Responding to Bomb Threat and Suspicious Package

Sep 9, 2019

Learn how to respond to a bomb threat and a suspicious package at your workplace.

A bomb threat and a suspicious package must be taken seriously at all times. There is always a chance that the next bomb threat received may be real. That’s why it’s essential to set up the steps for handling a bomb threat and ensure they are recognized and followed.

The instruction and resources listed below provide a framework of actions for either bomb threats or suspicious packages and will help you and your employees prepare and react accordingly during these events.

If You Receive a Bomb Threat

Bomb threats are most commonly delivered by phone, but can also be made in person, or via email. Every bomb threat is different and should be handled based on the building or the environment. Property managers and law enforcement should be notified immediately to determine the credibility of the threat.

It can be critical to keep the caller on the phone as long as possible. The person receiving the threat must register the exact details of the threat. It’s important to remain calm and engage the caller in a conversation by asking questions to get as much information as possible.

  • Keep the caller on the line as long as you can. Speak calmly, be polite, and show interest to keep the person talking.
  • Register as much information as possible: caller ID, exact details of the threat, any background noises, accent, tone of voice.
  • If possible, as you speak, notify or signal others to contact the authorities.
  • Immediately call 911 once the caller hangs up.

Among the essential details of the threat are the location of the bomb, what does it look like, when will it go off, why it’s in the building, and so on.

If You Find a Suspicious Package

An item left unattended in a crowded area can be a suspicious package. If you see such items (e.g., a bag, a package), first, pay attention to some visible components, like wires, sticking out, a ticking sounds, or any unusual vapors. Most likely, such items will not be left openly exposed, and will be hidden. If you spot any of these potential indicators, follow these steps:

  • Do not touch the item.
  • Do not use your cellphone near it.
  • Notify authorities immediately: this can include your supervisor or a property manager.
  • Call 911 or you local law enforcement.
  • If you feel like you’re in danger, evacuate the area.

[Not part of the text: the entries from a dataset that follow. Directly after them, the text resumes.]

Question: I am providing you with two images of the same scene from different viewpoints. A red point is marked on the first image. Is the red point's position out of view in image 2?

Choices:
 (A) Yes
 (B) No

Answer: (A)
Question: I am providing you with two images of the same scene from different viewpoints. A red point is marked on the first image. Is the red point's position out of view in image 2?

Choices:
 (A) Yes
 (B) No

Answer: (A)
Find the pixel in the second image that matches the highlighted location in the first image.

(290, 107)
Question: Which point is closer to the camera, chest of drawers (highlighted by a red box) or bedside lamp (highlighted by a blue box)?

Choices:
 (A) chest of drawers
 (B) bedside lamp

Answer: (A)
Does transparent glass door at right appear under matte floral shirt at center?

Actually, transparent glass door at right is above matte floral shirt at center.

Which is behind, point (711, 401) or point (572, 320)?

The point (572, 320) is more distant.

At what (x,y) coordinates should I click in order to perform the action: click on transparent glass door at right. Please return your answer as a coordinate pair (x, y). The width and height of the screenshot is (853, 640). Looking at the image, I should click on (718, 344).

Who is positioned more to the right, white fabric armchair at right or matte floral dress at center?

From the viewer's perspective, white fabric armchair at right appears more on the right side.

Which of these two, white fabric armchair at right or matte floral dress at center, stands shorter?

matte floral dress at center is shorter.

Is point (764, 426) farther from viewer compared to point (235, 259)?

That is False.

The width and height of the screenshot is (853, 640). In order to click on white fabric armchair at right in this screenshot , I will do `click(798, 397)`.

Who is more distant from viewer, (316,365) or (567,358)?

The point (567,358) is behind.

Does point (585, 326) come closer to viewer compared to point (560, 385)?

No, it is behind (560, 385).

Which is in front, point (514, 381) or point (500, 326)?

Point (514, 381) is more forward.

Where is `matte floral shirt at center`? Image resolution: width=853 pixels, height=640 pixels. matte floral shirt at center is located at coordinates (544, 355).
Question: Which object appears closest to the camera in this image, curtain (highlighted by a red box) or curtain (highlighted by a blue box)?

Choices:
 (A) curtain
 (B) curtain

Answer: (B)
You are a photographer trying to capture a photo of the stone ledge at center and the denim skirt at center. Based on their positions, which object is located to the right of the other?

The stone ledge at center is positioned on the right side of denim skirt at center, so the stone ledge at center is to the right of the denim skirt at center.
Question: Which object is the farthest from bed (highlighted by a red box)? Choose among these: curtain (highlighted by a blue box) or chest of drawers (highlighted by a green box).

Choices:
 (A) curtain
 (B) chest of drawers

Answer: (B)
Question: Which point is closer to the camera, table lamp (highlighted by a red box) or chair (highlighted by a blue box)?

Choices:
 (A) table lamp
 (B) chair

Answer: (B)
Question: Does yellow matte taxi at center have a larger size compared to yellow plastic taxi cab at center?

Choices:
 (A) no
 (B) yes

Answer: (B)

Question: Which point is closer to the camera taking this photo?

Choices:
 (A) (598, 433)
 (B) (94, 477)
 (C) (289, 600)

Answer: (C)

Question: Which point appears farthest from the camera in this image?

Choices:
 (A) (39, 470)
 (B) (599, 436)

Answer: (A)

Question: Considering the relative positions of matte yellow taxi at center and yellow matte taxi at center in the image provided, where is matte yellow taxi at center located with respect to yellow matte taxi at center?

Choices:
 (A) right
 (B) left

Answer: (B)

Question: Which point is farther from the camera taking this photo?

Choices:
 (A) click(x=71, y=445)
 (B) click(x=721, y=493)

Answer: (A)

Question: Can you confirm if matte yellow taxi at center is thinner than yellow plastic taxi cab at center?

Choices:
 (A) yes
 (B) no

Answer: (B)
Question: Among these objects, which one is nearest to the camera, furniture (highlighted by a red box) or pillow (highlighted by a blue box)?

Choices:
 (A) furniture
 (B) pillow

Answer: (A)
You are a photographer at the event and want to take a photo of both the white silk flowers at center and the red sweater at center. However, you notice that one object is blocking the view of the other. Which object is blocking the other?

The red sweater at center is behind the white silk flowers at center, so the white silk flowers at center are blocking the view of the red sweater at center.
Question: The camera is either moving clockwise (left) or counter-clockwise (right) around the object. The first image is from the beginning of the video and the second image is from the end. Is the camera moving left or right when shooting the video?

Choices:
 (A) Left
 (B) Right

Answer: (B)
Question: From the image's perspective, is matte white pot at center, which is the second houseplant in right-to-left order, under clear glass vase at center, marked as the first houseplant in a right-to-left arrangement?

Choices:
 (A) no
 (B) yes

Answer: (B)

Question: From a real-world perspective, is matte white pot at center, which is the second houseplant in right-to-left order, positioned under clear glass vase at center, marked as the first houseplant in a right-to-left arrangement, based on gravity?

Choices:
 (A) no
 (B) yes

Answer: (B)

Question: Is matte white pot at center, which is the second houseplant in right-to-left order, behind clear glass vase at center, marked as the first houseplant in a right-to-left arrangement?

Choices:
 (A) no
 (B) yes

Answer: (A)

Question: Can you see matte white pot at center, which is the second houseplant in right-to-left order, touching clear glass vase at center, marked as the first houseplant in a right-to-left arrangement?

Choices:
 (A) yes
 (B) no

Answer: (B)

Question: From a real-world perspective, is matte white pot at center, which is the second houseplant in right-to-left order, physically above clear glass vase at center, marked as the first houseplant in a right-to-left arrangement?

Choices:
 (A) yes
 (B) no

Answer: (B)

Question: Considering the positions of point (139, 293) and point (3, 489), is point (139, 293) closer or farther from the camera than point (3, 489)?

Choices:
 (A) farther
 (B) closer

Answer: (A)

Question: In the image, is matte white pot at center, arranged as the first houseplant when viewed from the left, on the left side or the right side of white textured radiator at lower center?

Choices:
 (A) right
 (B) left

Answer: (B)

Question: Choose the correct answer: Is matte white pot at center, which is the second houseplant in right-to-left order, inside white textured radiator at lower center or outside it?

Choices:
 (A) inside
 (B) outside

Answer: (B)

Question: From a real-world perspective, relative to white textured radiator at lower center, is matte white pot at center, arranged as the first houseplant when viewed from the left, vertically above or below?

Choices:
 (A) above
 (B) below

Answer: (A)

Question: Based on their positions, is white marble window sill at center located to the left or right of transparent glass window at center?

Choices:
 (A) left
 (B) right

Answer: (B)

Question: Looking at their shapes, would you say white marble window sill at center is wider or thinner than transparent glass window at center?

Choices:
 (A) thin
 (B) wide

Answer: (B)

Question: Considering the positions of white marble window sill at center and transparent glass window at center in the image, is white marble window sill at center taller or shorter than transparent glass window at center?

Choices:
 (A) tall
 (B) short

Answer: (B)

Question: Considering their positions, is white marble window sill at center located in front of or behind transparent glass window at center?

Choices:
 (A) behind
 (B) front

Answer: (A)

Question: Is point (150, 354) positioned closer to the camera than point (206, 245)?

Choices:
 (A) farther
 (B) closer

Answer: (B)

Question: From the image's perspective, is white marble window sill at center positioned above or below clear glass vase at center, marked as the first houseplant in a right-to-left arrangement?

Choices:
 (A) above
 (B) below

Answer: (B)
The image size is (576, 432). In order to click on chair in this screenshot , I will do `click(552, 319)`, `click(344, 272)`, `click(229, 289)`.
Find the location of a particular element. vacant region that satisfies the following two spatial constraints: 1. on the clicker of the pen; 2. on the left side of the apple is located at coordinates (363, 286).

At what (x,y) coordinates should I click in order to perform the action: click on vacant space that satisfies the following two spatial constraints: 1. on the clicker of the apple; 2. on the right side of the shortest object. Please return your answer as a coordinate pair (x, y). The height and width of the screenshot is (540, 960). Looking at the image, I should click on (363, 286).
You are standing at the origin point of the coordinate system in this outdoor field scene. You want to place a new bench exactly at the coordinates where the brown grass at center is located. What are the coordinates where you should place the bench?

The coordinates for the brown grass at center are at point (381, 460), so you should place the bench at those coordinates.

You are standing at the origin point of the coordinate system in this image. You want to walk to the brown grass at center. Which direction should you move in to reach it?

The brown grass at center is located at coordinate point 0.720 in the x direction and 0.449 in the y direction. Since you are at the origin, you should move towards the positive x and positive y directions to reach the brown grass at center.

If the caller didn’t provide any specific details, the threat might be a hoax. Local authorities, along with a property’s police and management, will decide on the following steps. The U.S. Department of Homeland Security, together with the FBI, has developed a Bomb Threat Guidance to help decision-makers with pre-threat preparation and threat assessment. The decision may be to conduct a building search or to evacuate everyone.

There may be either a partial or full evacuation of a building. During a partial evacuation, a PA announcement may be made in all affected areas. Security and police may also evacuate everyone floor-by-floor. In case of a full evacuation, a fire alarm can be set off, along with an official emergency notification sent to everyone in the building.

What makes a bomb threat or a suspicious package a legitimate threat:

  • An unusual item found during a building search.
  • The threat is very specific, directed toward someone in particular.
  • The caller states a motive.
  • The caller engages in dialogue or calls back several times.